18 Oct 2017 | 6 comments

  1. In a block of flats, does the freeholder have any responsibility to get an EPC done? Or does ‘landlord’ mean just ‘leaseholder’?

  2. I own a flat in a listed building and the lease prohibits any ‘development’ to the flat or any ‘structural or external change alteration or addition in or to the premises’. The windows are very large indeed and of an unusual design. I don’t see a way of improving the heat loss through them without completely changing their character. So I doubt the freeholder would allow it, even if I wanted to do it. Would I be exempt from doing that?

  3. The epc recommends internal insulation of the walls. Does this count as ‘development’?

  4. Ditto insulation of floors.

  5. Also, having made enquiries, I am concerned that adding that insulation the walls would create problems of condensation. Could I apply for an exemption on that ground? (I assume I would have to prove probably moisture with some kind of professional report.)



  1. guildy

    Landlord means the leaseholder in your case.

    What level is the EPC – has it achieved an “E” rating?

  2. Danny

    No it’s a G (14). Very low although strangely I didn’t need the heat on all the time in December, but that cuts no ice I’d guess.

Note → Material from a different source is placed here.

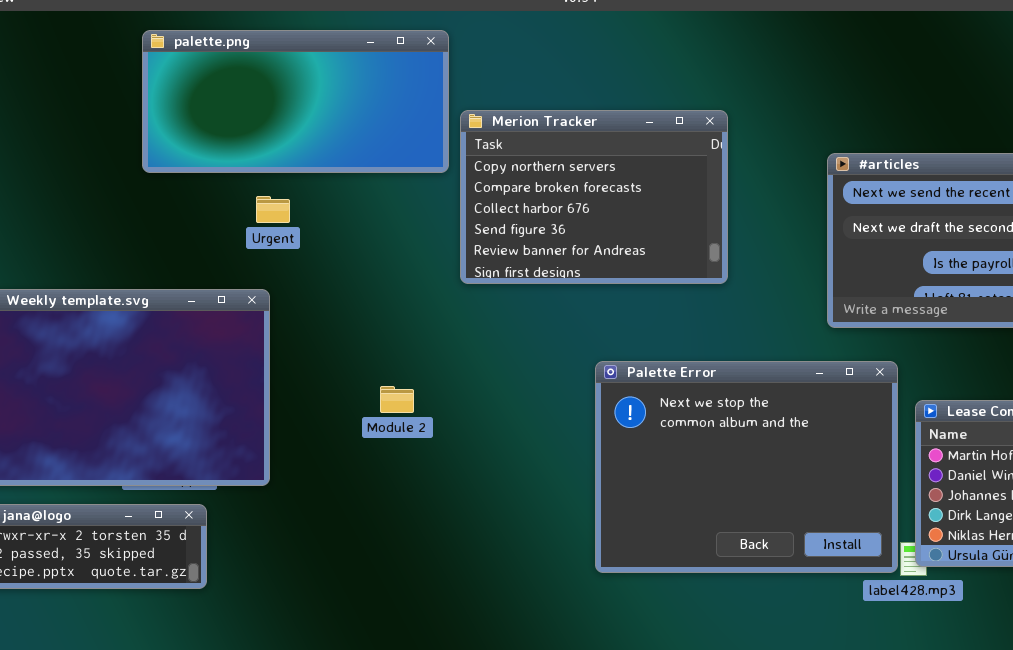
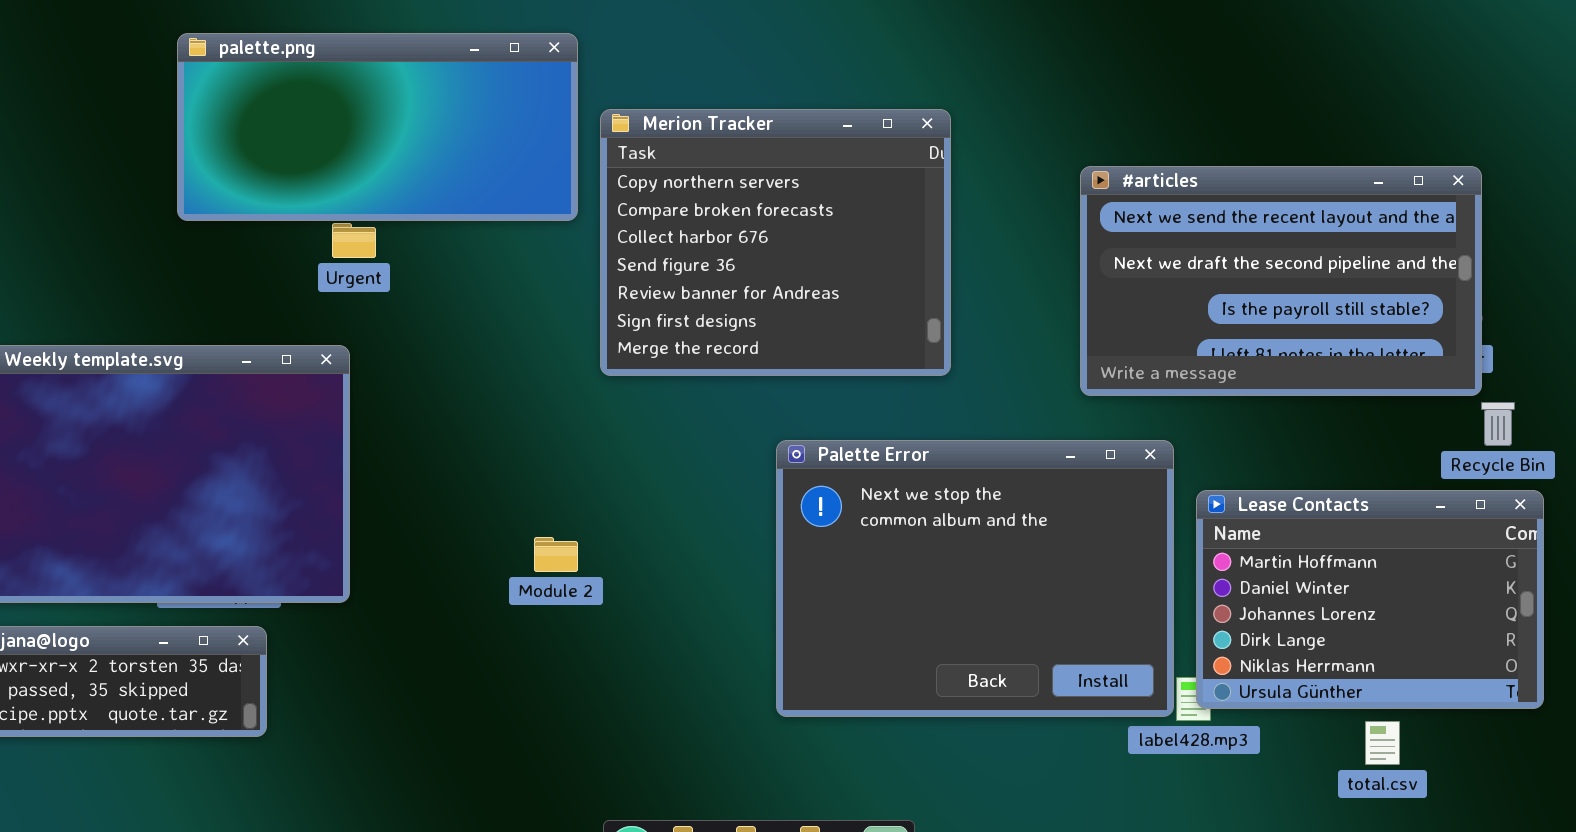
palette.png: [142,30,449,173] -> [177,33,578,221], moved
Merion Tracker: [460,110,728,284] -> [600,109,951,376], resized
Module 2: [380,386,414,413] -> [534,537,578,572], moved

    Recommendations are 1. Internal or external wall insulation and 2. Floor insulation (suspended floor). These would bring it up to a D (59).

    EPC is dated May 2015. This tenancy began Feb 2017.

  3. guildy

    Thought might have been able to save a lengthy reply!

    The government has literally just published guidance for the upcoming minimum standard regulations available here.

    Improvements are only required if they can be done at no cost to the landlord and via funding from government, local authorities etc. Therefore, if funding is not available for the measures, the improvements will be exempt.

    There is a further exemption where consent to do works (such as from a freeholder) has not been able to be obtained. Reasonable efforts must be made to obtain consent and examples are provided in the linked guidance.

    There are other exemptions as you describe (such as if the works would devalue the property or insulation would cause damage). The guidance has lots of examples.

    If the property is exempt (for whatever reason), the property must be registered on a public database which is regularly checked by local authorities for enforcement purposes. It is an offence to place a property on the register if it was not truly exempt.

    From what you describe, we believe your property may be suitable for the register of exempt properties although you will need to collate quite a lot of evidence to prove the property cannot be brought up to an “E”.

    The exemption lasts for five years and is not transferred to any new owner. If you sold the property, the new owner would need to apply for their own exemption.

    • Danny

      Thanks very much. Looks as though a proper read of the guidelines is essential.

      But from what I understand so far, perhaps the easiest way to begin will be to see if there is funding for potential works, because if the answer is ‘no’, then that invokes an exemption and there is no need to get costly professionals to assess the property.

      I will let you know how I get on, as it might benefit other Members.

      Best wishes and thanks again.

  4. mtighe

    Also don’t forget that as a listed building all works and alterations need listed building consent, even internally. So if you were to apply for this , your local conservation officer would almost certainly object – wall insulation has the potential for loss of original fixtures and details. There is also much evidence/debate to suggest it can cause permanent damage to historic structure through the trapping of moisture and condensation. Some recent research by Historic England (HE) also suggests that traditional structures are much better at insulating than the crude Epc calculations would suggest (which could explain your December experience). A turned down application for listed building consent would be a cheap way of getting expert opinion and you are exempt from the changes if you cannot get the relevant consent. You could consider secondary glazing. It is recommended by HE because it does not remove or alter any of the original features and it is completely reversible. I believe it does not need any consents (although worth checking with conservation officer) Cheaper than double glazing too. Modern versions are much more discreet than the clunky old 70’s stuff. I think there is company called ‘selecta glaze’ you could google which does some smart versions but there are others of course.

  5. Danny

    Thank you very much, mtighe.

    I will contact the conservation officer in a couple of weeks – am away for a fortnight – and post an update in due course.